Records excerpted from a collection:
- - - -

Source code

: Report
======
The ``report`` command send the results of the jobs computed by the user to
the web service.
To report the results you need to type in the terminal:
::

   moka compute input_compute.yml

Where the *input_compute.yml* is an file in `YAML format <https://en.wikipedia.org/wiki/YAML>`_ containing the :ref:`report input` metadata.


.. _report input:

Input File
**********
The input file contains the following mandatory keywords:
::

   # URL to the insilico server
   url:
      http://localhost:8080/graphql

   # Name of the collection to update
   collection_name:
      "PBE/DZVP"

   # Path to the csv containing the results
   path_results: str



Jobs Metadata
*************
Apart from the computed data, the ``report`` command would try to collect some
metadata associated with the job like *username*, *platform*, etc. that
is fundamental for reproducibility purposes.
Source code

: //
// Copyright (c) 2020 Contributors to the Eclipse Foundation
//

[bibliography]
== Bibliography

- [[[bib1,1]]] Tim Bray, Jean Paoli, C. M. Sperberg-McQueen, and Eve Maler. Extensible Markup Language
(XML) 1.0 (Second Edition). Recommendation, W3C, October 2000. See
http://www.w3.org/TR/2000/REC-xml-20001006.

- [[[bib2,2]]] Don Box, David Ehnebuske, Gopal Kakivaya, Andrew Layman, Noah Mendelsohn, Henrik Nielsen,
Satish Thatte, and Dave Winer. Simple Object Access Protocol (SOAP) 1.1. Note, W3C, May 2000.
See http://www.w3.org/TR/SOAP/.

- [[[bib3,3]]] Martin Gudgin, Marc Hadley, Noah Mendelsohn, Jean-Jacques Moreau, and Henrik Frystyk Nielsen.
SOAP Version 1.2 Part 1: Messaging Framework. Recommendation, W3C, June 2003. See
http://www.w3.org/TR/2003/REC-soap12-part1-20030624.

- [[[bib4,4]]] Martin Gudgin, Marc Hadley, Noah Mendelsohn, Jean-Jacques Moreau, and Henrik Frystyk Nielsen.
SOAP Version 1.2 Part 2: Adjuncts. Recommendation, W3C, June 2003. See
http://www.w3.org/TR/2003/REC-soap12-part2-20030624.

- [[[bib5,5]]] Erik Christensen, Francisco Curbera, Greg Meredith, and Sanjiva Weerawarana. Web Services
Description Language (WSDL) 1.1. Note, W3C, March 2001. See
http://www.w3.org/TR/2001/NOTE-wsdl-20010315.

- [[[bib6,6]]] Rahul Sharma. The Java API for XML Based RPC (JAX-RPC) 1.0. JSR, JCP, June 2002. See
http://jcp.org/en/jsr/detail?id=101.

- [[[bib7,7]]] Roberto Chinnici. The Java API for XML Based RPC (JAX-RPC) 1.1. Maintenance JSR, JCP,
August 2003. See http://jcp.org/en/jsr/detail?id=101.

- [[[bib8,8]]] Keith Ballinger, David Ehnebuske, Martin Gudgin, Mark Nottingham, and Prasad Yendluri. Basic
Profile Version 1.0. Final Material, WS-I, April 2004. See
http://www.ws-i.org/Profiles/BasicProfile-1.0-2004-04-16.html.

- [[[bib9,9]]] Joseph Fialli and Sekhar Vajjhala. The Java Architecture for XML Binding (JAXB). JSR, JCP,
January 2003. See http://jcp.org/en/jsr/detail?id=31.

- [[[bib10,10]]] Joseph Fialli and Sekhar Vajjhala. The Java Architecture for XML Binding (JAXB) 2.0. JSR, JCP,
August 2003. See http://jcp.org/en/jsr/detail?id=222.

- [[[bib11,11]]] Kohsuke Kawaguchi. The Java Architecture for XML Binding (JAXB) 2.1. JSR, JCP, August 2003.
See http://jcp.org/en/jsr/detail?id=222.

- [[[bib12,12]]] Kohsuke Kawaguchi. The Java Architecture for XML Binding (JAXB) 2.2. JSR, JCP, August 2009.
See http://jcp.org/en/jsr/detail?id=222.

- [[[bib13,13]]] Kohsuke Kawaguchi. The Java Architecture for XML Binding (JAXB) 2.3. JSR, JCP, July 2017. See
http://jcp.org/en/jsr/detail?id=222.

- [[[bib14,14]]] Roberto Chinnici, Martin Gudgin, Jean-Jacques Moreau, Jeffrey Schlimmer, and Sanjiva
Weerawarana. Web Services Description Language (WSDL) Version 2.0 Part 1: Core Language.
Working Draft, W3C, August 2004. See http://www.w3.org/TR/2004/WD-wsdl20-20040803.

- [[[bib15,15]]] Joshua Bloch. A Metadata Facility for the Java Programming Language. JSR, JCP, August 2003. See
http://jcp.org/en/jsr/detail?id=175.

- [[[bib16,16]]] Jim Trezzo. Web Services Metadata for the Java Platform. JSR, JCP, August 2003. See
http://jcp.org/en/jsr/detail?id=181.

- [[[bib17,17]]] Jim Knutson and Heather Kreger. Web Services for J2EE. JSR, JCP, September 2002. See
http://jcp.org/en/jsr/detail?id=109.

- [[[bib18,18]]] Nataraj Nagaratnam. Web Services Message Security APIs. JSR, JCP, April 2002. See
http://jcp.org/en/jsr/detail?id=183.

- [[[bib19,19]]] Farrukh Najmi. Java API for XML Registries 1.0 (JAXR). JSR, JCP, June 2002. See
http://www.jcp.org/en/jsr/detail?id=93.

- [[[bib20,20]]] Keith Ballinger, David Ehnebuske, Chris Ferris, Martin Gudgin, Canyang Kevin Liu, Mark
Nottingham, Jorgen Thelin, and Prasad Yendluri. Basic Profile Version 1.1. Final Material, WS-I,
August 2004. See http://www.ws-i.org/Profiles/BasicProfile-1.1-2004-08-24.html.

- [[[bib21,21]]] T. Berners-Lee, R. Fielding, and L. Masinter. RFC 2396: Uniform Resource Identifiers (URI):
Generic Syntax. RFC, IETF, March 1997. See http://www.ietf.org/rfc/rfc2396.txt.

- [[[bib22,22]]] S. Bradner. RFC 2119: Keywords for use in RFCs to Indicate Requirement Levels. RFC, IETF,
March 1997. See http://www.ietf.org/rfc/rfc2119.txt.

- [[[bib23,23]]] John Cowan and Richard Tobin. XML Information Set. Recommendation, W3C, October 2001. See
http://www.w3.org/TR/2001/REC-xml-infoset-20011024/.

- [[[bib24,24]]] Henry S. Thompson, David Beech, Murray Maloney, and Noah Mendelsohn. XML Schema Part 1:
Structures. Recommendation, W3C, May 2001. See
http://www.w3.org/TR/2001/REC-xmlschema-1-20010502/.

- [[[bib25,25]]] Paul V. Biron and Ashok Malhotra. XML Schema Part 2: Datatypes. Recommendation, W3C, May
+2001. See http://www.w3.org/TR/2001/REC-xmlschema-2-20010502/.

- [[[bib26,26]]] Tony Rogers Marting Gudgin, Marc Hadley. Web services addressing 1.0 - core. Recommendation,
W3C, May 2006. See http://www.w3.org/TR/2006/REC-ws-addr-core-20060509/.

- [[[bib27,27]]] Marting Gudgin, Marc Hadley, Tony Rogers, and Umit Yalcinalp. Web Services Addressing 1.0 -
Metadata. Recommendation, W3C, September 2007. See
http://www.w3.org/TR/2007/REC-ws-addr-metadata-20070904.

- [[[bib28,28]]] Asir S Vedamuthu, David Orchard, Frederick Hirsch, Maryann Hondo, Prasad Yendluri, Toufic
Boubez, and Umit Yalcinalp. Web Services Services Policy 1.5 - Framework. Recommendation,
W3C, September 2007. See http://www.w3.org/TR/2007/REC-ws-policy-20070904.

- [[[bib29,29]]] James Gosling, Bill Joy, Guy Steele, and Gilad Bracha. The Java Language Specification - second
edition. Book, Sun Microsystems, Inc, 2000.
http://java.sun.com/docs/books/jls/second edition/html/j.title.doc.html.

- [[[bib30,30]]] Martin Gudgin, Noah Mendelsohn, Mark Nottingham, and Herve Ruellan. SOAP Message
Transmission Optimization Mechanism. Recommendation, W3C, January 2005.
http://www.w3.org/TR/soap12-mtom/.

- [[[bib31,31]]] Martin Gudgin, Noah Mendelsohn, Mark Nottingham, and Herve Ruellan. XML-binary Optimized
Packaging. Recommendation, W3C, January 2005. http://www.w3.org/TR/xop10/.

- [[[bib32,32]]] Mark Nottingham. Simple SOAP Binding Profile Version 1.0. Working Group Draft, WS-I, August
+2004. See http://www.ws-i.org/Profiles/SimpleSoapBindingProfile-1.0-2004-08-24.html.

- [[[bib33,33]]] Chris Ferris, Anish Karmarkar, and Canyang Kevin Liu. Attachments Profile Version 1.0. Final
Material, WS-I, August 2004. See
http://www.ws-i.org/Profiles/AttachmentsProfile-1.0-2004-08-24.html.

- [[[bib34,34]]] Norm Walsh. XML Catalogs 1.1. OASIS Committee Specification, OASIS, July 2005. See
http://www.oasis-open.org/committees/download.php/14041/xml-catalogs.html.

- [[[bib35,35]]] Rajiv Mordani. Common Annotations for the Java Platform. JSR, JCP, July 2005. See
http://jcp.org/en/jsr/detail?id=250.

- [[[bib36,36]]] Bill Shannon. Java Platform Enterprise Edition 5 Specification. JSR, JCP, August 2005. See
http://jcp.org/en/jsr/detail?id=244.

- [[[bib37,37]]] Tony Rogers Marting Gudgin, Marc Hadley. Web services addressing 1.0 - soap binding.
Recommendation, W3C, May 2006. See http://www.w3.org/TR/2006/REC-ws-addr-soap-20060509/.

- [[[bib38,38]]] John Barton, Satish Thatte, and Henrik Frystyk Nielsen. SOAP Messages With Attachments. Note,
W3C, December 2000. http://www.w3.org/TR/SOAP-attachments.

- - - -

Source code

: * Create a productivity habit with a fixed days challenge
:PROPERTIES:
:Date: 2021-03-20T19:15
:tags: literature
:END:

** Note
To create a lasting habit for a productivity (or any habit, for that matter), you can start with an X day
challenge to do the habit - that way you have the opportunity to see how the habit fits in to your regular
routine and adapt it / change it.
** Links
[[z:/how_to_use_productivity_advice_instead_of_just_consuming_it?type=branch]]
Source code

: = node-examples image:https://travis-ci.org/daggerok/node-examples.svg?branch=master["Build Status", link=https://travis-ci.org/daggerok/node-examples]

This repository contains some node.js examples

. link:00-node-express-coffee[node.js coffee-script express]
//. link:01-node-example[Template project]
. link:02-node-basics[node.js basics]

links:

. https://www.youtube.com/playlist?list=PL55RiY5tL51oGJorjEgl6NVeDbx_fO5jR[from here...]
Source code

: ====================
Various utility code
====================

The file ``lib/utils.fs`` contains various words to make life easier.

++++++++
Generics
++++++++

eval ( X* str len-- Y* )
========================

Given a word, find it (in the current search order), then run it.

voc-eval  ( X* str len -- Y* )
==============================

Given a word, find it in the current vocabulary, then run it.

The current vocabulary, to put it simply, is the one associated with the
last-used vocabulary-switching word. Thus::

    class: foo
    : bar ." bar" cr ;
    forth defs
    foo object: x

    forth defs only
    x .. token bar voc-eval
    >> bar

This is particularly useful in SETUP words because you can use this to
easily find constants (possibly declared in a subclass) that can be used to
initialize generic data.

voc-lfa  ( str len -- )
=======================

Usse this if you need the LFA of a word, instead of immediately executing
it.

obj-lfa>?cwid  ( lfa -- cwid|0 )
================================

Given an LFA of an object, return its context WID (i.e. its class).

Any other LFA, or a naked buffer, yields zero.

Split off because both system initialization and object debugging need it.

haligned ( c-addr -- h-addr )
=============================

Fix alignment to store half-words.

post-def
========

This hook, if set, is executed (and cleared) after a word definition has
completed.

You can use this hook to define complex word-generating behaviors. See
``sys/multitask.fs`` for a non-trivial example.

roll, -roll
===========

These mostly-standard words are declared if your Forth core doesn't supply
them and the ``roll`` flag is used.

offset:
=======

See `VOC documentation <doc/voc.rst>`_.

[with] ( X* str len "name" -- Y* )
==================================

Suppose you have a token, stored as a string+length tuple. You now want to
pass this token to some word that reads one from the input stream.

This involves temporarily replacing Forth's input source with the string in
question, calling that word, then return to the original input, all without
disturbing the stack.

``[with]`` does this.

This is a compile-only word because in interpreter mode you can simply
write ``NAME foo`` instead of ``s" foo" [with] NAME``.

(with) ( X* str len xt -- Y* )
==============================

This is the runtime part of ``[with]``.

- - - -

Write out only the lines that run from the line containing "- [[[bib35,35]]] Rajiv" through the line containing "Recommendation, W3C, May 2006.", both included, exactly as they appear above.

- [[[bib35,35]]] Rajiv Mordani. Common Annotations for the Java Platform. JSR, JCP, July 2005. See
http://jcp.org/en/jsr/detail?id=250.

- [[[bib36,36]]] Bill Shannon. Java Platform Enterprise Edition 5 Specification. JSR, JCP, August 2005. See
http://jcp.org/en/jsr/detail?id=244.

- [[[bib37,37]]] Tony Rogers Marting Gudgin, Marc Hadley. Web services addressing 1.0 - soap binding.
Recommendation, W3C, May 2006. See http://www.w3.org/TR/2006/REC-ws-addr-soap-20060509/.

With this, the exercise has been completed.